The last step causes the crash on the bricks

Actual results:

Segmentation fault on bricks.

Expected results:

Nothing special or visible should happen.

Additional info:

This is a backtrace of a crash:

Program received signal SIGSEGV, Segmentation fault.
0x00007fc901daf145 in lkowner_unparse (buf_len=2176, 
    buf=0x1f7aff0 "00000000471a2536-320000005fa3a797-ff7f000018000000-3000000020a4a797-ff7f000060a3a797-ff7f", '0' <repeats 12 times>, "-", '0' <repeats 16 times>, "-0000000050a1fe01-0000000070d4fc01-0000000088b2f301-0000000049652e36-32", '0' <repeats 11 times>..., lkowner=0x7fff97a7a330) at lkowner.h:43
43                      sprintf (&buf[j], "%02hhx", lkowner->data[i]);
(gdb) bt
#0  0x00007fc901daf145 in lkowner_unparse (buf_len=2176, 
    buf=0x1f7aff0 "00000000471a2536-320000005fa3a797-ff7f000018000000-3000000020a4a797-ff7f000060a3a797-ff7f", '0' <repeats 12 times>, "-", '0' <repeats 16 times>, "-0000000050a1fe01-0000000070d4fc01-0000000088b2f301-0000000049652e36-32", '0' <repeats 11 times>..., lkowner=0x7fff97a7a330) at lkowner.h:43
#1  lkowner_utoa (lkowner=lkowner@entry=0x7fff97a7a330) at common-utils.c:2177
#2  0x00007fc8f6e151c5 in pl_inodelk_log_cleanup (lock=0x7fff97a79e90) at inodelk.c:401
#3  pl_inodelk_client_cleanup (this=this@entry=0x1f85b30, ctx=ctx@entry=0x7fc8e8000e20) at inodelk.c:429
#4  0x00007fc8f6e12b82 in pl_client_disconnect_cbk (this=0x1f85b30, client=<optimized out>) at posix.c:2563
#5  0x00007fc901dea23d in gf_client_disconnect (client=client@entry=0x1feae10) at client_t.c:393
#6  0x00007fc8f5f60c28 in server_connection_cleanup (this=this@entry=0x1f8e4e0, client=client@entry=0x1feae10, flags=flags@entry=3) at server-helpers.c:353
#7  0x00007fc8f5f5babe in server_rpc_notify (rpc=<optimized out>, xl=0x1f8e4e0, event=<optimized out>, data=0x1fe8970) at server.c:531
#8  0x00007fc901b65d9f in rpcsvc_handle_disconnect (svc=0x1f9db20, trans=trans@entry=0x1fe8970) at rpcsvc.c:741
#9  0x00007fc901b65ec8 in rpcsvc_notify (trans=0x1fe8970, mydata=<optimized out>, event=<optimized out>, data=0x1fe8970) at rpcsvc.c:779
#10 0x00007fc901b68dc3 in rpc_transport_notify (this=this@entry=0x1fe8970, event=event@entry=RPC_TRANSPORT_DISCONNECT, data=data@entry=0x1fe8970) at rpc-transport.c:518
#11 0x00007fc8f7cb3962 in socket_event_poll_err (this=0x1fe8970) at socket.c:1161
#12 socket_event_handler (fd=<optimized out>, idx=6, data=data@entry=0x1fe8970, poll_in=1, poll_out=0, poll_err=<optimized out>) at socket.c:2354
#13 0x00007fc901dec232 in event_dispatch_epoll_handler (i=<optimized out>, events=0x1f7a0f0, event_pool=0x1f59ac0) at event-epoll.c:384
#14 event_dispatch_epoll (event_pool=0x1f59ac0) at event-epoll.c:445
#15 0x0000000000404ec9 in main (argc=19, argv=0x7fff97a7bb58) at glusterfsd.c:2052

The cause is that in pl_inode_client_cleanup() (frame #3) it traverses the inodelk_lockers list of the client, but the clear-locks command has not removed the lock from this list before destroying it. This causes an access to garbage contents that finally fails.

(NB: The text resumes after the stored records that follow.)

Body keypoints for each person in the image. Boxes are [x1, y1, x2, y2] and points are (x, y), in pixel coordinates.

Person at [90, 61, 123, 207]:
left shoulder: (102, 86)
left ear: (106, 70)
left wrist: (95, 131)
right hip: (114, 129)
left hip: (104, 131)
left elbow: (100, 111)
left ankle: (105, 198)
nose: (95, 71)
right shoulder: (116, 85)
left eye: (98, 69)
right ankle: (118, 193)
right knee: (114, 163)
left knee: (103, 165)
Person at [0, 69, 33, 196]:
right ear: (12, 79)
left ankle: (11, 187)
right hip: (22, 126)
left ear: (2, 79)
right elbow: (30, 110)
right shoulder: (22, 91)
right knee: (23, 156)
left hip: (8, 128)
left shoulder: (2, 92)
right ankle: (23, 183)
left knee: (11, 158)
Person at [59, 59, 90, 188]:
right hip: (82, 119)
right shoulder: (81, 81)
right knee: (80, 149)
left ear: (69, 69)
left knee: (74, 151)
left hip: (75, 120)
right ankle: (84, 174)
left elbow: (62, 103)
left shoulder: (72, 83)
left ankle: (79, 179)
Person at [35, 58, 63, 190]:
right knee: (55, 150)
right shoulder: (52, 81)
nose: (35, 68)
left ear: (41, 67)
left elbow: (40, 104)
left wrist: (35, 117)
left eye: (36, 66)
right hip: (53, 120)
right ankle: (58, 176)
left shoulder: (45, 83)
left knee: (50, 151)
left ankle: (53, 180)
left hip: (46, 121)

Comment 1 Pranith Kumar K 2016-02-22 07:50:43 UTC
*** Bug 1307146 has been marked as a duplicate of this bug. ***

Comment 2 Amar Tumballi 2018-08-29 03:53:50 UTC
Lot of time since no activity on this bug. We have either fixed it already or it is mostly not critical anymore!

Please re-open the bug if the issue is burning for you, or you want to take the bug to closure with fixes.